The girl, identified only by her initials S.G., was kicked out more than three years ago for fighting. During her disciplinary hearing, she said she was pushed before she punched the other student, but she didn’t use the words “self-defense” and the school district — improperly, the court said — never considered it.
Henry County was ordered to reconsider her case, and districts across the state will likely take notice. At least that’s the hope of the girl’s attorney, Mike Tafelski, of Georgia Legal Services Program. He said too many districts assert a “zero tolerance” policy with fighting, expelling all involved in a scuffle, regardless of their intent.
“The impact for the state is that self-defense is an available defense for students in disciplinary matters,” he said. “That’s always been the law in Georgia. However, many school districts before this came out, like Henry County, ignored the law.” He said school boards across the state have “completely ruined” students’ future prospects by “willfully refusing to comply with the law.”

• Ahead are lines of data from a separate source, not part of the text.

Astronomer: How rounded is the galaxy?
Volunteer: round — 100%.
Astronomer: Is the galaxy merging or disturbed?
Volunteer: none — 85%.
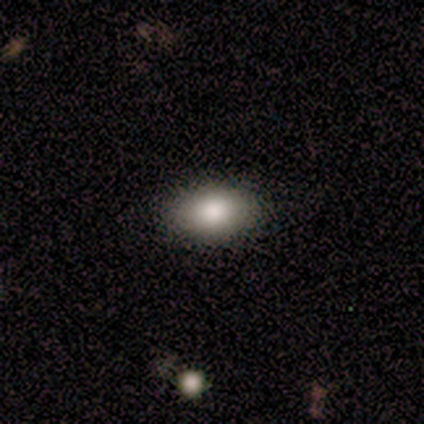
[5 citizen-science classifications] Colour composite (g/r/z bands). It shows a smooth galaxy with no disk features (100%) that is in between round and cigar-shaped (80%). Merging: none (80%).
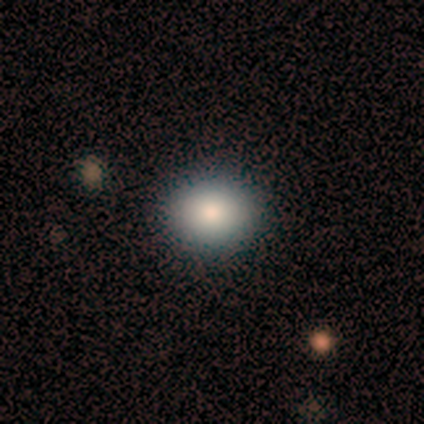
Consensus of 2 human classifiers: Overall: smooth (50%, tied with featured or disk). How rounded: round (100%). Merging: none (100%).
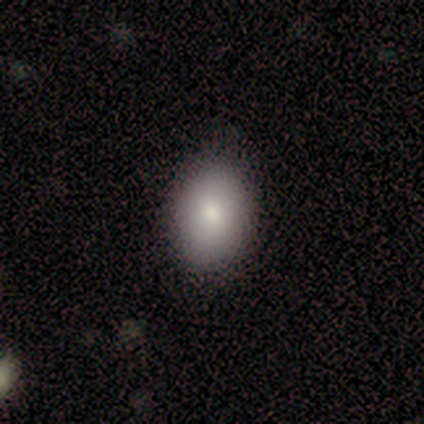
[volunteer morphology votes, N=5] Q: Smooth or featured?
A: smooth (80%); runner-up: featured or disk (20%)
Q: How rounded?
A: in between (100%)
Q: Merging?
A: none (100%)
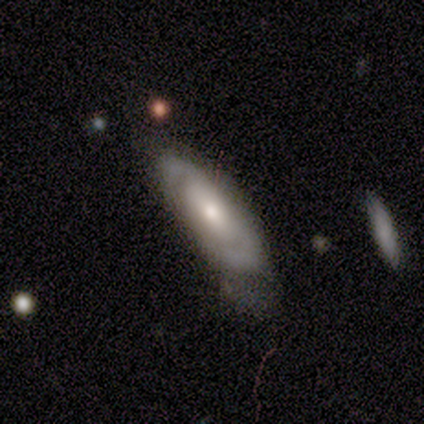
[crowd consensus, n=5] Overall: featured or disk (60%; smooth 40%). Edge-on disk: no (100%). Bar: no (100%). Spiral arms: no (67%; yes 33%). Bulge size: moderate (67%; small 33%). Merging: none (80%).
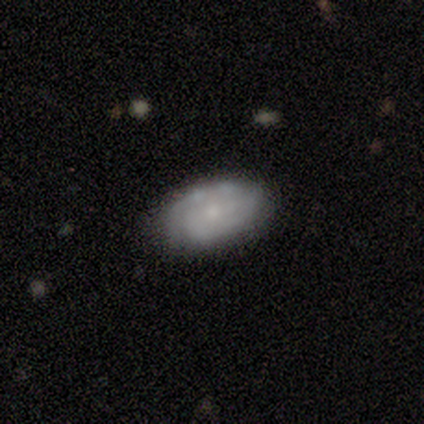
Smooth or featured?
  - smooth: 50% * (tied)
  - featured or disk: 50% * (tied)
  - star or artifact: 0%
How rounded?
  - in between: 100% *
  - round: 0%
  - cigar-shaped: 0%
Merging?
  - none: 100% *
  - minor disturbance: 0%
  - major disturbance: 0%
  - merger: 0%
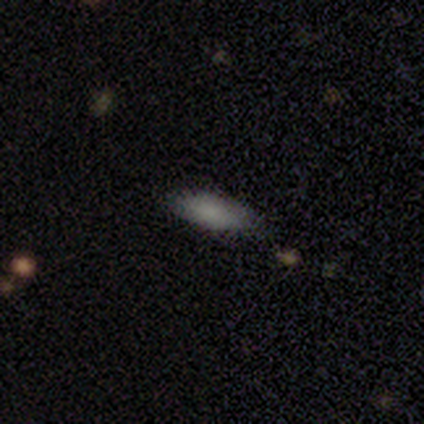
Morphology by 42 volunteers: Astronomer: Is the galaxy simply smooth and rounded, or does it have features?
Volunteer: smooth — 90%.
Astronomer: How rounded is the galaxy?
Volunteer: in between — 53% (runner-up: cigar-shaped, 47%).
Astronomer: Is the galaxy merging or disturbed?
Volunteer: none — 88%.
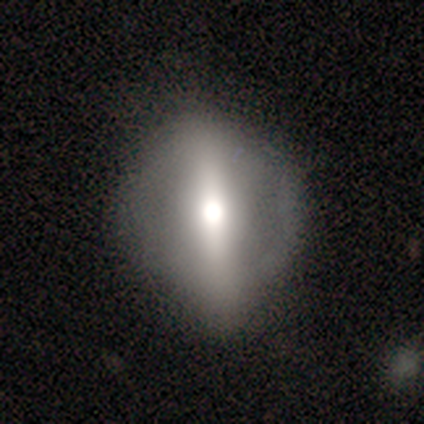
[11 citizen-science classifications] Morphology: type=featured or disk (73%); edge-on=yes (50%, tied with no); edge-on bulge=rounded (100%); merging=none (73%).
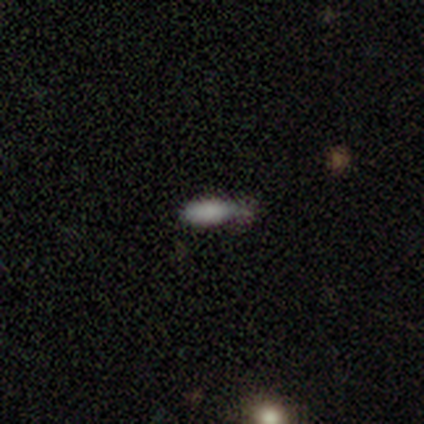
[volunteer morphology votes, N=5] Smooth or featured: smooth — 100%
How rounded: in between — 80% (cigar-shaped — 20%)
Merging: minor disturbance — 60% (none — 40%)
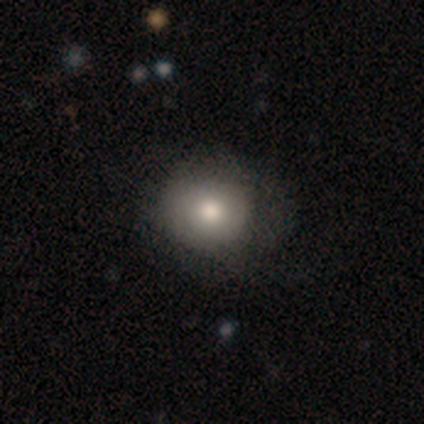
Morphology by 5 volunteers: Overall: smooth (100%). How rounded: round (80%). Merging: none (60%; minor disturbance 40%).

Henry’s attorney, Megan Pearson, disagreed with just about every point that Tafelski made, but agreed with one. Although the Supreme Court didn’t actually rule on whether self-defense applied in schools, the Appeals Court had, and the high court supported that ruling. “It was kind of a gray area about whether it strictly applied,” she said, “but now we know.”

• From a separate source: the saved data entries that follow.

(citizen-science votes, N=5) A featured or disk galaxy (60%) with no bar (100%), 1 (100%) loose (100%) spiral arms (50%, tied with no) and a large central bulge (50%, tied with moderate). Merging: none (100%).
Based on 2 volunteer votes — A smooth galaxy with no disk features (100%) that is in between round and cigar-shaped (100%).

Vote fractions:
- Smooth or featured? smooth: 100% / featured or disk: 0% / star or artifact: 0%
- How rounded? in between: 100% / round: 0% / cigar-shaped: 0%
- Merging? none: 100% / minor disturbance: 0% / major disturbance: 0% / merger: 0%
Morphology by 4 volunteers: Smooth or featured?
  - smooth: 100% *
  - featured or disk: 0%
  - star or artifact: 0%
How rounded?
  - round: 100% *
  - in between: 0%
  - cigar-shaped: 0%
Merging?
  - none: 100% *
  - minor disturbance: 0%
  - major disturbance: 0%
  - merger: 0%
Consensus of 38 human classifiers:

Pearson characterized the high court’s decision as a victory for schools because it dialed back the appellate court’s decision against Henry. That court, which sided with Henry County Superior Court’s decision against the school district, had imposed a strict new standard, not only ordering school districts to consider self-defense but also imposing a daunting burden of proof: Whenever self-defense was raised, that court ruled, school districts would have to disprove the claim.
That effectively put school districts in the position of criminal prosecutors, who must prove beyond a reasonable doubt that a combatant was the aggressor. The Supreme Court knocked down that ruling, applying the lesser burden of proof required in civil court — more likely than not — and placing the onus on the student to prove an act was in self-defense.
“So globally this is a big win, not just for our school system but for all school systems across the state,” Pearson said.
Tafelski, the girl’s lawyer, countered that Henry County merely mitigated what would have been a big blow against school districts had the high court allowed the full weight of the appellate decision to stand. It was the school district's appeal of the superior court ruling that led to that decision.
“They’ve dug their own grave with all this,” he said.
The issue is important because studies have found that zero-tolerance policies increase the rate of suspensions and expulsions, altering the lives of still-developing children and disproportionately affecting minorities. One such study, penned by Steven Teske, chief judge of Clayton County Juvenile Court, encouraged educators to seek other strategies to curb disruptive behavior.
“The studies to date show that zero tolerance strategies have not achieved the goals of a safe and disciplined classroom,” he wrote in the Journal of Child and Adolescent Psychiatric Nursing. “On the contrary, some studies suggest that such strategies are harmful to students and may make schools and communities less safe.”